结合Transformer的双向GRU入侵检测研究

doi:10.3778/j.issn.1002-8331.2405-0065

摘要/Abstract

摘要： 在网络入侵检测系统中，以往的系统在特征提取时容易受到噪声特征的干扰，面对不平衡数据时对少数类样本边界区分不明显，同时检测模型容易错过重要时间点的信息。这些问题影响了模型的训练效果，降低了模型的检测性能。为应对这些挑战，提出了一种结合鸽群优化算法和边界合成少数过采样技术的Transformer-双向门控循环单元（bidirectional gated recurrent unit，BiGRU）混合模型。通过鸽群优化算法自动进行特征选择，以提升模型处理复杂数据集的能力，并降低噪声特征的干扰。采用边界合成少数过采样技术对数据进行平衡处理，特别是针对少数类样本，提高其在平衡数据集中的代表性和质量。构建了一个集成Transformer和BiGRU的深度学习模型来进行入侵检测，利用Transformer捕捉全局依赖关系的特征提取能力，同时借助BiGRU的时间序列建模能力来更好地理解序列数据的双向上下文关系。在NSL-KDD数据集上的实验结果表明，该模型展现出了良好的检测性能，准确率达到83.64%，F1分数为78.41%，均超过了对比的传统机器学习模型和深度学习模型。

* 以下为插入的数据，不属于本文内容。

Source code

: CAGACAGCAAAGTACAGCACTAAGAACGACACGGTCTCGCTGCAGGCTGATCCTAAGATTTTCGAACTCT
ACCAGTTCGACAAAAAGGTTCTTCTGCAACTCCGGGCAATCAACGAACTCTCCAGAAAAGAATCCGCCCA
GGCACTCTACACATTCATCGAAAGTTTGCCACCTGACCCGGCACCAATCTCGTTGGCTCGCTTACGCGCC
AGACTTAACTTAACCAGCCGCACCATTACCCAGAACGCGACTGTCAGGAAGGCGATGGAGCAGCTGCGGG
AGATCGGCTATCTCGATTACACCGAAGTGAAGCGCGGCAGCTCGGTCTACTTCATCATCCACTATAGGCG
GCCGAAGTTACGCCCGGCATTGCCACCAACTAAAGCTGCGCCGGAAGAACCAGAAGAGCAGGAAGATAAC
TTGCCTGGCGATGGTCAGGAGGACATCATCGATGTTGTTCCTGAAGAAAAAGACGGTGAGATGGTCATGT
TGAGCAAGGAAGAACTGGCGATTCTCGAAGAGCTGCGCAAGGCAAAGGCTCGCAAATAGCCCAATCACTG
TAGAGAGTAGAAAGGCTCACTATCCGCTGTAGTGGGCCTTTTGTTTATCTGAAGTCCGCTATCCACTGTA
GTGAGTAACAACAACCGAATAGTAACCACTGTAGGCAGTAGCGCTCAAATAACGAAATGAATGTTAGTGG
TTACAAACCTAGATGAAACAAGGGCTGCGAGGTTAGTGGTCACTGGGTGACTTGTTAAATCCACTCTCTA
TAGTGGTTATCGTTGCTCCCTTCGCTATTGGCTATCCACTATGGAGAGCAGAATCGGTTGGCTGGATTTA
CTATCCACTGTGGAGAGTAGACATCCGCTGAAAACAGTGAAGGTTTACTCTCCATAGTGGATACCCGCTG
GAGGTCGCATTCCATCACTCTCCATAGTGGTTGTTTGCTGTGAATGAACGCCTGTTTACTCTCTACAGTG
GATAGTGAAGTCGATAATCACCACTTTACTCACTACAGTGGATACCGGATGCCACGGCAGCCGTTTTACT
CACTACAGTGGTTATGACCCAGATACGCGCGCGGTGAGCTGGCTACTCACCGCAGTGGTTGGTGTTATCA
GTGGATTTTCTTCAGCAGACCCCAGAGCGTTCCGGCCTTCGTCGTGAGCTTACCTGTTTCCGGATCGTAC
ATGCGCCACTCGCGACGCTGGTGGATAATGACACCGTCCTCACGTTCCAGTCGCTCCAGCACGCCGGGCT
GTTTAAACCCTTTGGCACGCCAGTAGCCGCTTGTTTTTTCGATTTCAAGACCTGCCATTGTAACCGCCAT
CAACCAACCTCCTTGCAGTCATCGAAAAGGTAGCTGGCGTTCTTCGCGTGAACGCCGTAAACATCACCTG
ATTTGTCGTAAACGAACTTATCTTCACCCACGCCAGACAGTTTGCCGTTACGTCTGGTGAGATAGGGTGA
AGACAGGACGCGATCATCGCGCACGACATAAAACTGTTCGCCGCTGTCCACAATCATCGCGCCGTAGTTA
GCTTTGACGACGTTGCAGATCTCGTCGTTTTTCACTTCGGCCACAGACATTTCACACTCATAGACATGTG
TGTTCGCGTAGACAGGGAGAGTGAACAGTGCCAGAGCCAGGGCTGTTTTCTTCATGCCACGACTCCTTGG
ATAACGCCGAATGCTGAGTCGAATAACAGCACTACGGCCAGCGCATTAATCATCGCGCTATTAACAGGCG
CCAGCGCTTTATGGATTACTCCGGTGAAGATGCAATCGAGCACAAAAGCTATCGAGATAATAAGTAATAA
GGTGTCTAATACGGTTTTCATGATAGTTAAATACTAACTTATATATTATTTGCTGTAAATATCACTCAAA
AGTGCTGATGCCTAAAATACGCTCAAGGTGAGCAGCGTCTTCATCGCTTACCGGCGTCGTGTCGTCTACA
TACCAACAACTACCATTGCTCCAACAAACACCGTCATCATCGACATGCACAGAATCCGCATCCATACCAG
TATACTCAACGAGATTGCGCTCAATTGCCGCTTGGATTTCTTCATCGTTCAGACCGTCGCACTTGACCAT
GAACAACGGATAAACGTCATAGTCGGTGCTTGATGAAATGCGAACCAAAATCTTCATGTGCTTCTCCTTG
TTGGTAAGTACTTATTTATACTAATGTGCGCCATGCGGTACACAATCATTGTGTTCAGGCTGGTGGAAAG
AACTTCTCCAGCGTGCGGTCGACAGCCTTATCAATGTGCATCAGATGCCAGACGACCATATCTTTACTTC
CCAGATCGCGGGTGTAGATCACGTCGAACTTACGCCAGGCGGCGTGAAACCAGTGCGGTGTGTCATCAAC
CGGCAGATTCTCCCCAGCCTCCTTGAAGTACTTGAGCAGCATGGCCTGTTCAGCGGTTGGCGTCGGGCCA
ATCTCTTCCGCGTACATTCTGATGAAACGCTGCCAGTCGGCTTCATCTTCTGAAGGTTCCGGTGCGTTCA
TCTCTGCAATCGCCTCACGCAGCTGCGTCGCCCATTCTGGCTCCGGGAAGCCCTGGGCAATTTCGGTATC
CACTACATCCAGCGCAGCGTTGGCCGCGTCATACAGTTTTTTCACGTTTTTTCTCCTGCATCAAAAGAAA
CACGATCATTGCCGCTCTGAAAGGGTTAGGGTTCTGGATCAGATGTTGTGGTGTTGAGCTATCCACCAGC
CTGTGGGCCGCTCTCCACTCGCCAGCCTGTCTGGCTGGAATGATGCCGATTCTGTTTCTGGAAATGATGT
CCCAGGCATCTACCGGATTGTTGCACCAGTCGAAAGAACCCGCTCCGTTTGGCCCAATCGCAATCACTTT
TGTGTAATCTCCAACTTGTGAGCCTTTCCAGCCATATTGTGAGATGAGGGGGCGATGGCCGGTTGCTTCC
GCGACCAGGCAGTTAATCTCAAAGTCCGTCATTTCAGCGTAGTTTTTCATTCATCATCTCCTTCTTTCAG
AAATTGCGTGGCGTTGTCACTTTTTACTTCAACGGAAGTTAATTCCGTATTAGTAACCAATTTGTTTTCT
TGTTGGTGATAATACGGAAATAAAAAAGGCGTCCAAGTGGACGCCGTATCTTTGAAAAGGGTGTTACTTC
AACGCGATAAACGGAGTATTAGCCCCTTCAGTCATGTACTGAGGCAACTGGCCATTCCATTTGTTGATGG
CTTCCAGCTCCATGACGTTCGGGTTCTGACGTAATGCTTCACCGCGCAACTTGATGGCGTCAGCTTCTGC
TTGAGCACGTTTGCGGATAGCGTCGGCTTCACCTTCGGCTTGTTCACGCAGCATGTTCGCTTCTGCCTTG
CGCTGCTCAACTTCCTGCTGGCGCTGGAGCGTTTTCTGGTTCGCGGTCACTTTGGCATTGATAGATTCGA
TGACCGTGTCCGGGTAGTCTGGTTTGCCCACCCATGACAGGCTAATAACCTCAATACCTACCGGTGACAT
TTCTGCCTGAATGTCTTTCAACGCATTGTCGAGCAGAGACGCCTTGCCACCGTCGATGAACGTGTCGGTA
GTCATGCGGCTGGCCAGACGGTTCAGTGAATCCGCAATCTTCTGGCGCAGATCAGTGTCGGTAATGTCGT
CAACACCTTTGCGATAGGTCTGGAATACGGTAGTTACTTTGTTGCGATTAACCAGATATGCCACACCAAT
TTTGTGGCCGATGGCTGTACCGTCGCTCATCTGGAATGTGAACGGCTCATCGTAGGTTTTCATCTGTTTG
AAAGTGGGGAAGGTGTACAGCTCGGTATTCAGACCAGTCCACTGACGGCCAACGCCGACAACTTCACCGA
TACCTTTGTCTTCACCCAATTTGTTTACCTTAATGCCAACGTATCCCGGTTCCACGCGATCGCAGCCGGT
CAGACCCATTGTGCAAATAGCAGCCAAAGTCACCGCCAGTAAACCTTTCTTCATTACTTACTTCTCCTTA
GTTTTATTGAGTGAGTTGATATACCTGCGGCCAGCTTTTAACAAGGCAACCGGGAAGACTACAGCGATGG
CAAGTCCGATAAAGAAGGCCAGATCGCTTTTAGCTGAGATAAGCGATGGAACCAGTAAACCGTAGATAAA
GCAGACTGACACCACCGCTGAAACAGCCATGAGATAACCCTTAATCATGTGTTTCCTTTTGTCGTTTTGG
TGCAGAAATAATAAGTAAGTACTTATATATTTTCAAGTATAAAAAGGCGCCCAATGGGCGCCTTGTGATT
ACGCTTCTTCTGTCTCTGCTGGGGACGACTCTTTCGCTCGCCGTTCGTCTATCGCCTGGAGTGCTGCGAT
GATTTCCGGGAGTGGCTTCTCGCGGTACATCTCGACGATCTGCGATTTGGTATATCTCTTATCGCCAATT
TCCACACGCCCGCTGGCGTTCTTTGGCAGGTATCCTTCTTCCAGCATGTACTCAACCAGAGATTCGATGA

关键词: 鸽群优化算法, 边界过采样, 多头注意力, 双向循环门控单元, 入侵检测

Abstract: In network intrusion detection systems, previous systems often suffered from interference by noisy features during feature extraction, exhibited poor distinction at the boundaries of minority class samples when dealing with imbalanced data, and the detection models tended to miss important temporal information. Such issues compromised the training effectiveness and diminished the detection performance of the models. To overcome these challenges, this paper introduces a hybrid model that amalgamates the pigeon-inspired optimization (PIO) algorithm and the borderline synthetic minority over-sampling technique (SMOTE) with a Transformer-bidirectional gated recurrent unit (BiGRU). The pigeon-inspired optimization algorithm is utilized for automatic feature selection, enhancing the capability of the model to process complex datasets, and mitigating the impact of noise features. The borderline SMOTE is applied to balance the data, with a specific emphasis on minority class samples, thereby enhancing their representation and quality within the balanced dataset. A deep learning model that integrates Transformer and BiGRU is developed for intrusion detection. This integration exploits the Transformer’s ability to capture global dependencies and the BiGRU’s competence in temporal sequence modeling, enabling a more nuanced understanding of the bidirectional contextual relationships in sequence data. Experimental results derived from the NSL-KDD dataset indicate that the model demonstrates commendable detection performance, attaining an accuracy rate of 83.64% and an F1 score of 78.41%, which surpasses the benchmarks set by traditional machine learning models and other deep learning models used for comparison.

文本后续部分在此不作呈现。